En el caso sublite, se evidencia que la demanda fue interpuesta el 16 de junio de 2001, es decir, luego de la vigencia de la Ley Orgánica del Ministerio Público No. 2175, cuya disposición final quinta modificó el art. 127 del procedimiento de la materia, tal cual se tiene anotado, en consecuencia, la intervención del Ministerio Público no es necesaria en la sustanciación de este proceso, puesto que la defensa de los intereses del Estado, por mandato expreso de la ley, lo asumió la autoridad jerárquica superior del Banco Central de Bolivia a través de sus representantes. En consecuencia, no corresponde disponerse la nulidad de obrados, máxime si se considera lo establecido por el art. 236 del Código de Procedimiento Civil, que establece que el Auto de Vista o de segunda instancia debe circunscribirse necesariamente a los puntos resueltos por el inferior (principio de congruencia) y que hubieren sido objeto de apelación y fundamentación a que se refiere el art. 227 del mismo ordenamiento legal.

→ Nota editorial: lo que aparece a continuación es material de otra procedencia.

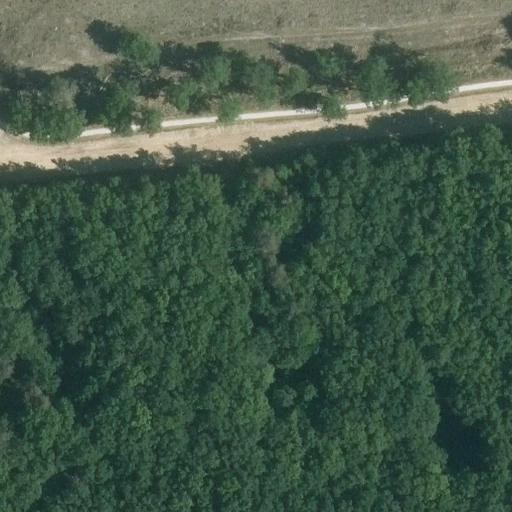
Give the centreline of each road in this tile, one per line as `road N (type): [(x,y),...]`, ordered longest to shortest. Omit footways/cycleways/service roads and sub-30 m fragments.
road 1 (track): [(0,84),(216,34),(511,14)]
road 2 (track): [(511,103),(50,159),(0,147)]
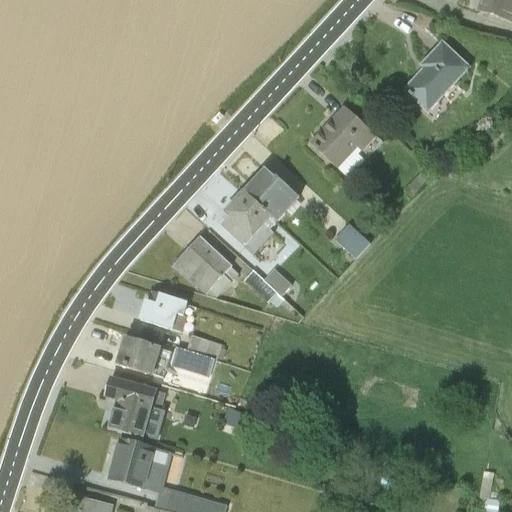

En el presente caso de autos, el tribunal "ad quem" al dictar el auto de vista anulatorio de fs. 157-158, que no se encuentra debidamente motivado y fundamentado, ha incurrido en omisión penada con nulidad al no haberse pronunciado en el fondo de la apelación de fs. 117-120 vta. interpuesta dentro del plazo de los diez (10) días y con la respectiva expresión de agravios conforme a lo exigido por los arts. 220) I-1) y 227 del Código de Procedimiento Civil, y por el contrario desconociendo su propia competencia anuló la sentencia de fs. 112-114 vta, con el inconsistente argumento de que no se dio intervención al Ministerio Público conforme dispone la norma del art. 127.I del CPC, cuando en rigor de verdad, esta norma no estaba vigente al momento de interponerse la presente demanda.